Got to do something... now.
Vandana
Attempts to do something about climate change are being hampered by those who are either in denial out of ignorance or fear, or are actively sowing confusion in the public mind about this issue.
Since we are running out of time in which to do something to slow global warming, I suggest that we do not engage trolls directly and instead share information and solutions.
It is good to be aware that there is a concerted campaign to discredit the science and scientists associated with global warming data. It is reminiscent of the attempts by tobacco companies to discredit those who blew the whistle about the adverse health effects of tobacco. Here is a link to a report from the Union of Concerned Scientists (from Jan 2007) about the funding of skeptic groups by Big Oil:
http://www.ucsusa.org/news/press_release/ExxonMobil-GlobalWarming-tobacco.html
I’m a scientist, among other things, and am among the first to admit that science needs skeptics. That’s how we work. But honest skeptics are one thing, and an army of disinformation-sowers is quite another. Climate scientists are the first to admit that climate models are sadly inadequate, and that is one reason why they use ensembles of climate models to make predictions, rather than individual models. What is scary is that our best climate models actually underestimate what is happening now. In other words, there is more warming (and more melting of ice caps) than our current science predicts. That is why the situation is so dire.
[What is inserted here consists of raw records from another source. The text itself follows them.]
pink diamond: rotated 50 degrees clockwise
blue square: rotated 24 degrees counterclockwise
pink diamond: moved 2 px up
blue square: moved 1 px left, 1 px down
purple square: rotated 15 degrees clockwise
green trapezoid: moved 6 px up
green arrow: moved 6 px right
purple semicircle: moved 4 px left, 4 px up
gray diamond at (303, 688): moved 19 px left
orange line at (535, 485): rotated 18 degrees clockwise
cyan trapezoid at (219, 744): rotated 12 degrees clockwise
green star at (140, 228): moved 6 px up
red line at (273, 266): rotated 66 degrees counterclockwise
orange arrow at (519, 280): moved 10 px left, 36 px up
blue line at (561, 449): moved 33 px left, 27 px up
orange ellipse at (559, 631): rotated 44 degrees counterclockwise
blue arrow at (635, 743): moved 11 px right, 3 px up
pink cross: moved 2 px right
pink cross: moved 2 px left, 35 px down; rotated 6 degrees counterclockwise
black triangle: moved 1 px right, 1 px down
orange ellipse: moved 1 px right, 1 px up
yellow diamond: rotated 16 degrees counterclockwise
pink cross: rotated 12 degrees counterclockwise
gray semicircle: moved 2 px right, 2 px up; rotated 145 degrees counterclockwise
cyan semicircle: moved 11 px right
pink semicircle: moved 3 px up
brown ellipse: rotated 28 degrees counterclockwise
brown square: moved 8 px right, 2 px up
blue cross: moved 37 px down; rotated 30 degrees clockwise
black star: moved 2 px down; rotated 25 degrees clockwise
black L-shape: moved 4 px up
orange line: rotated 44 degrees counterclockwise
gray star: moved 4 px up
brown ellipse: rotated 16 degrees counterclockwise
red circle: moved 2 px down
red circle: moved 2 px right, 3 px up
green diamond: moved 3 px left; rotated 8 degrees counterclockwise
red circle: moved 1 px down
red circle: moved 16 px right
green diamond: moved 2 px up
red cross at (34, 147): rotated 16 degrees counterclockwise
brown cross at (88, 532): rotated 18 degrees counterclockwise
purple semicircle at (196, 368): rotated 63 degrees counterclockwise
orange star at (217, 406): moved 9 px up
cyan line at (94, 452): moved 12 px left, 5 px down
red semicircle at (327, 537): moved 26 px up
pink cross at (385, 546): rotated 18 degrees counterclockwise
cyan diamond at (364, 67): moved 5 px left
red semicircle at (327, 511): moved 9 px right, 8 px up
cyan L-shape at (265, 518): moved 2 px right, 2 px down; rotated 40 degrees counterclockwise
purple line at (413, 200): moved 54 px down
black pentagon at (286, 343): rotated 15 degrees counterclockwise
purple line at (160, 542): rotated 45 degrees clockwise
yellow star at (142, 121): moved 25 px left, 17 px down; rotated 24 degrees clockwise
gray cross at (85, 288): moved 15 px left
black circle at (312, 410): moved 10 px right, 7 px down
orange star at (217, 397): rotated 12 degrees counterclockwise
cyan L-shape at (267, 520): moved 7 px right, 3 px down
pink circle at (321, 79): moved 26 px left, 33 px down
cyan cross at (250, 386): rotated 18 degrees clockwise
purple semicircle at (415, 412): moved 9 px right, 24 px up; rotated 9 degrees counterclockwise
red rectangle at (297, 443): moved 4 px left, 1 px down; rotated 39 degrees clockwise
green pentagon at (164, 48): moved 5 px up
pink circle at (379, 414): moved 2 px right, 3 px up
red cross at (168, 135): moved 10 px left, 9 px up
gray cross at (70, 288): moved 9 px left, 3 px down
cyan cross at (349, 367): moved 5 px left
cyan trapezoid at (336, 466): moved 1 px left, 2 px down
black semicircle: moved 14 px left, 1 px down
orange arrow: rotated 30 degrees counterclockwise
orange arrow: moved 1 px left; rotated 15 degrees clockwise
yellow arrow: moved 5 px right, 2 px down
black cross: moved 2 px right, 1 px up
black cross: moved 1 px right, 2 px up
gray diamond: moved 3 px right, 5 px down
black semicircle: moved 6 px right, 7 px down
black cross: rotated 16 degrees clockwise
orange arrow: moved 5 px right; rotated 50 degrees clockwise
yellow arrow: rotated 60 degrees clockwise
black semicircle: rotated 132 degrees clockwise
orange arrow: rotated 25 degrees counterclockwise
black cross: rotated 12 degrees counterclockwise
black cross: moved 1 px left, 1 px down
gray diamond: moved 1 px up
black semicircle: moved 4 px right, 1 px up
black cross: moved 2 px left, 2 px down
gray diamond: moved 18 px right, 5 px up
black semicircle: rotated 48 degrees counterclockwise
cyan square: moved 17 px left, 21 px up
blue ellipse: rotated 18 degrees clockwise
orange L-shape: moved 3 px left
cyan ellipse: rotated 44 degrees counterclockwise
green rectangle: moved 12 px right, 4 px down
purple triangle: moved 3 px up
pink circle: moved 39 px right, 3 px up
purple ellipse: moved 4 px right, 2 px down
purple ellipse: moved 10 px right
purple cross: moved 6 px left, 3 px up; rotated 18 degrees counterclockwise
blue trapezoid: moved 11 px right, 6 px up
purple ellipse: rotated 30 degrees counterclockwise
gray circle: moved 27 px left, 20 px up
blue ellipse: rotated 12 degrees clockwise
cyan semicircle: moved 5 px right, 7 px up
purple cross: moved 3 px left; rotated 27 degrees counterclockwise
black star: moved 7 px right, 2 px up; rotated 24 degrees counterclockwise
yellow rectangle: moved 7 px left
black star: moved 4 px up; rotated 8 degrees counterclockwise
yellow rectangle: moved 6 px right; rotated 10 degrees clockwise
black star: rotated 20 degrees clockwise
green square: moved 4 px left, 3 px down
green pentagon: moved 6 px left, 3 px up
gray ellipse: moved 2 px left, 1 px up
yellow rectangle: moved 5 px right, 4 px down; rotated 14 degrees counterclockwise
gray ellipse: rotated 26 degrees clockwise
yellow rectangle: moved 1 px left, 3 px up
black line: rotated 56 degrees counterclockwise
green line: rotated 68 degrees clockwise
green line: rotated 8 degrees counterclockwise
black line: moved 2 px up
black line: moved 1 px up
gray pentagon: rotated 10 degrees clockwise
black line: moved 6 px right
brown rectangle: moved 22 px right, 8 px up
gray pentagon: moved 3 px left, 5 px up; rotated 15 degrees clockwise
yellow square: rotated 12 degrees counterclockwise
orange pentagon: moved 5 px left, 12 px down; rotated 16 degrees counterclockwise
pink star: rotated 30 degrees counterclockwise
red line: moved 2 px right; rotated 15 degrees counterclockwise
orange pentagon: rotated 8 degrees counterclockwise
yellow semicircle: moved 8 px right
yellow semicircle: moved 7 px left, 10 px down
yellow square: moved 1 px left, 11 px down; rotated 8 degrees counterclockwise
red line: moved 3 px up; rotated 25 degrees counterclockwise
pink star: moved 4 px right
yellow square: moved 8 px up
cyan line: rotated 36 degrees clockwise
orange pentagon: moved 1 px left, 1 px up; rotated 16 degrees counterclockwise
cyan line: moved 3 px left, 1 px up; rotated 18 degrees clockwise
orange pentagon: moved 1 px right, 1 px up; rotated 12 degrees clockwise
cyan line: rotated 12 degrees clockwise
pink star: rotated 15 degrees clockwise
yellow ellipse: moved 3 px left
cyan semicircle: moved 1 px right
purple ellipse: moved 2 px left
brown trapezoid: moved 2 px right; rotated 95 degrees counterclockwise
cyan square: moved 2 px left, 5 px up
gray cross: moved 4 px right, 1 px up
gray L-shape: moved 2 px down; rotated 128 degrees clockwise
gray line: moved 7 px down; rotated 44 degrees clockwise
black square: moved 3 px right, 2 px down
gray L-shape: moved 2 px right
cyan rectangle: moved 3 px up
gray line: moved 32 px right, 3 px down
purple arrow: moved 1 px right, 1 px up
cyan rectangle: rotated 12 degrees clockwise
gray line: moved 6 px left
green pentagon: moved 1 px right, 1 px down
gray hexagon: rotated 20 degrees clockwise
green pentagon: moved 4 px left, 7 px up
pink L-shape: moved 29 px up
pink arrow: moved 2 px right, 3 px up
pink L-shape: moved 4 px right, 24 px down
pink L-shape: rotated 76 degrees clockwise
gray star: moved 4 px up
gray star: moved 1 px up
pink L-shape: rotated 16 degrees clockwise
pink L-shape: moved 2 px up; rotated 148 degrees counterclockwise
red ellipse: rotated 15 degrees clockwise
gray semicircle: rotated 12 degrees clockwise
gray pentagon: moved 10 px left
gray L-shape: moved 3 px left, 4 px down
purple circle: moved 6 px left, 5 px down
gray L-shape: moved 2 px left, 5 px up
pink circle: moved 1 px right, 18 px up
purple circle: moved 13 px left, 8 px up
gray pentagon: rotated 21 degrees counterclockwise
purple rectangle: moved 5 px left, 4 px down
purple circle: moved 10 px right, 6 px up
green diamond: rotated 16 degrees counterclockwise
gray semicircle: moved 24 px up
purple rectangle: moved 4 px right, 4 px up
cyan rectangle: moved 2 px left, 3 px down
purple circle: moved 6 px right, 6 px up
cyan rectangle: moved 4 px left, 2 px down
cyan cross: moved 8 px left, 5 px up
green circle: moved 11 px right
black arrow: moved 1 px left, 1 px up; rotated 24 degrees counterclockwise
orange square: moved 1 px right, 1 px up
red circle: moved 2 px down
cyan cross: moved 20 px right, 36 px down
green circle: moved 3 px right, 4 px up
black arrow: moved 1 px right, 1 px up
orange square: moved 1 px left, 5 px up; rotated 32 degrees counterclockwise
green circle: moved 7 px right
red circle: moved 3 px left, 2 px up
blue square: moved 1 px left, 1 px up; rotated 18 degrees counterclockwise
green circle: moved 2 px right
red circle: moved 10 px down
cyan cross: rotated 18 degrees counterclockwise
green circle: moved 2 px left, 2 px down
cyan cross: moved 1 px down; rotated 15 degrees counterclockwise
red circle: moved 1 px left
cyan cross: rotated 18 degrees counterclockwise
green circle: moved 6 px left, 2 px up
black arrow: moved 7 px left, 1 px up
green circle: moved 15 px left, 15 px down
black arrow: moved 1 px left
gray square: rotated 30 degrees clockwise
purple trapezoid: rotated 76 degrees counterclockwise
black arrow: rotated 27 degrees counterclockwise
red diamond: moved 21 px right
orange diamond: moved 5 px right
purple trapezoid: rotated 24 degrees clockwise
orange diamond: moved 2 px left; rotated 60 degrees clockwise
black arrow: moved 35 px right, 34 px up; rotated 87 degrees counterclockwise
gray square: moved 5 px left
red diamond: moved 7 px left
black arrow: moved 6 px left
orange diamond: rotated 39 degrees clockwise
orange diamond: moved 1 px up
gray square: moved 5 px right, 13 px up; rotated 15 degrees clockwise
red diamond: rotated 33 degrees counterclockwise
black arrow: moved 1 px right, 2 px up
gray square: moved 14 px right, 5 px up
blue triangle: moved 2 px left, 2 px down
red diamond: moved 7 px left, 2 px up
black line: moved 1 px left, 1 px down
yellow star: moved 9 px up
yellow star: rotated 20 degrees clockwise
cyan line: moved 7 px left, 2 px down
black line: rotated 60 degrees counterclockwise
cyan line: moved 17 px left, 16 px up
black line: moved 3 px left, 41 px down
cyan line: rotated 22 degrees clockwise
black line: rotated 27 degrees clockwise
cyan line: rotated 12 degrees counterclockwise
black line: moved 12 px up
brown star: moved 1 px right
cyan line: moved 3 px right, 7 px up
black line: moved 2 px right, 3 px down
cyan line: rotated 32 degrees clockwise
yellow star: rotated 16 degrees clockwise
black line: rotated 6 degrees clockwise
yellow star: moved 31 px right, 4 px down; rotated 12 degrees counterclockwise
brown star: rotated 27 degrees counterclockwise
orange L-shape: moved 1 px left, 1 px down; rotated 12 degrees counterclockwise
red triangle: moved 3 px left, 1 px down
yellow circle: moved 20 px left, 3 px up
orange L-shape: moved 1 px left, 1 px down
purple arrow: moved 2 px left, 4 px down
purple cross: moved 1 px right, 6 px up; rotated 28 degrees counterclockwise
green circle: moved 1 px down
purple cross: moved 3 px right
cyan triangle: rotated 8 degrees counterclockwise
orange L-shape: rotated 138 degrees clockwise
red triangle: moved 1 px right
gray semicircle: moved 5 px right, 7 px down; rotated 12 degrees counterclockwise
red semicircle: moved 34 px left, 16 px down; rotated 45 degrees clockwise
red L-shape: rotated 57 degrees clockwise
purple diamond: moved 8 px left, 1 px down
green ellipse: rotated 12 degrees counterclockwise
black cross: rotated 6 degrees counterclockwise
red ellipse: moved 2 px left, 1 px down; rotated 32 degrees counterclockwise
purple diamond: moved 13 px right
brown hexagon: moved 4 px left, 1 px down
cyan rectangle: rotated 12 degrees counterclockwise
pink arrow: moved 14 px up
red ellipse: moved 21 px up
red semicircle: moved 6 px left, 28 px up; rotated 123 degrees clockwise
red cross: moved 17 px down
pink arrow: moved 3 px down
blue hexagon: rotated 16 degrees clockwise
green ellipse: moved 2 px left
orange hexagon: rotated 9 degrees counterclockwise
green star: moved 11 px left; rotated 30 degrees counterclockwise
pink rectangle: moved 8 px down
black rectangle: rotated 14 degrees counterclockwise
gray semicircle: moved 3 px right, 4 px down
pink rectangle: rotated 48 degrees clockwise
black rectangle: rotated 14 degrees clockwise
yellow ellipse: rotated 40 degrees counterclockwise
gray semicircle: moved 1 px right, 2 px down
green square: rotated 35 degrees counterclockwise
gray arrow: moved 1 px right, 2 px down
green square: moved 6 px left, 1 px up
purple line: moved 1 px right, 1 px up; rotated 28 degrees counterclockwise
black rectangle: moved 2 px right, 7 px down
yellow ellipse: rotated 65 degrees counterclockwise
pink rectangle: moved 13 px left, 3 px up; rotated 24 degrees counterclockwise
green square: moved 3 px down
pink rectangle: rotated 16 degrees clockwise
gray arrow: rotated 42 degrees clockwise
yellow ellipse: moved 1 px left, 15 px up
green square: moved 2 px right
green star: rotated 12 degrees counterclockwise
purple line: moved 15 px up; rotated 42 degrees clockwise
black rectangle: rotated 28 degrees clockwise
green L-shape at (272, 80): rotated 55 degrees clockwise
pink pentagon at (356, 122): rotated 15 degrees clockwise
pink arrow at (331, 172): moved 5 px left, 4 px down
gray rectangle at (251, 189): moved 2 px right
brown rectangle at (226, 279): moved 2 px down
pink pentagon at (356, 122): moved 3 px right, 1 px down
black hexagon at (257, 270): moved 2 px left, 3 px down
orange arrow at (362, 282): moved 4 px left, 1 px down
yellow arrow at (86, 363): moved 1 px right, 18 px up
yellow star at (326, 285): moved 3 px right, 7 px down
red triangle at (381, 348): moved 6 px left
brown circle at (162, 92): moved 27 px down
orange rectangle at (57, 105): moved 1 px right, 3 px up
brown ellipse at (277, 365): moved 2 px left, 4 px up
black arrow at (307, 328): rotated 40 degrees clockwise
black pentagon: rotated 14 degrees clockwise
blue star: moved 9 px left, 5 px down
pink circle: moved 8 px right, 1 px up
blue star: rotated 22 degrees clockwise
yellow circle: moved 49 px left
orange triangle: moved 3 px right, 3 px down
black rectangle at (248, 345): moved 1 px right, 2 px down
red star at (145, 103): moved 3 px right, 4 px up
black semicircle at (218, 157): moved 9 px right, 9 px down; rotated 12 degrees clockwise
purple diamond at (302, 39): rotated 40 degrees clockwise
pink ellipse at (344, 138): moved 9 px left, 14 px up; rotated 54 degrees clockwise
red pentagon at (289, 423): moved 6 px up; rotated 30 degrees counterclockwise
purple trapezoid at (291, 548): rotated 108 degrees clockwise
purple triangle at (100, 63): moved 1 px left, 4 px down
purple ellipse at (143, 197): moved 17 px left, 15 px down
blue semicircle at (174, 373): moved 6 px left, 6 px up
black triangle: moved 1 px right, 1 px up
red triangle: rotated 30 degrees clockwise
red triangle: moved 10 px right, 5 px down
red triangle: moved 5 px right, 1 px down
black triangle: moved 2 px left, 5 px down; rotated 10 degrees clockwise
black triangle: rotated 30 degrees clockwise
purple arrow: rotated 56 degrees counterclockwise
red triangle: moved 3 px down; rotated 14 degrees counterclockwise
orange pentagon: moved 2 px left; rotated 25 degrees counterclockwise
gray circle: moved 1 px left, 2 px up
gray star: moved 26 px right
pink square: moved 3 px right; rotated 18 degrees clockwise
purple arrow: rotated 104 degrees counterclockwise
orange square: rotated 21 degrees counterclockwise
Those who wish to be educated about climate change would do well to peruse the following:
--- an article from the UK Science News Magazine, New Scientist, about the facts of climate change and the most common myths about them, and other references on the site:
http://www.newscientist.com/article/dn11462-climate-change-a-guide-for-the-perplexed.html
--- Real Climate: Climate Change from Climate Scientists, a good reference:
http://realclimate.org/
Vandana
I, too, was impressed by many things in the Forty Signs of Rain trilogy, not the least of which was the fact that the books held my interest even though they didn't include a lot of action.
I haven't yet read the third book, but I was living in Washington, DC, while reading the first two, and -- responding to Timmi's idea about blending fiction and reality -- found myself being very grateful that I lived significantly uphill from Rock Creek Park (I've ridden a bike from the park to my house, so I know just how uphill it is). When Stan flooded the zoo and the mall, it was totally believable. So was the extreme cold of the second book. Washington may not have experienced either a flood or cold spell as bad as those, but it strikes me as only a matter of time before it does.
I found (via Boingboing) an interesting article on peak population that includes an interesting thought attributed to Robinson: "As Kim Stanley Robinson puts it, empowering women is the best climate change technology."
A drop in population will help, though it's certainly not going to happen fast. I don't see how we get through the next period of time without some serious suffering, no matter who's right and no matter how much effort we expend.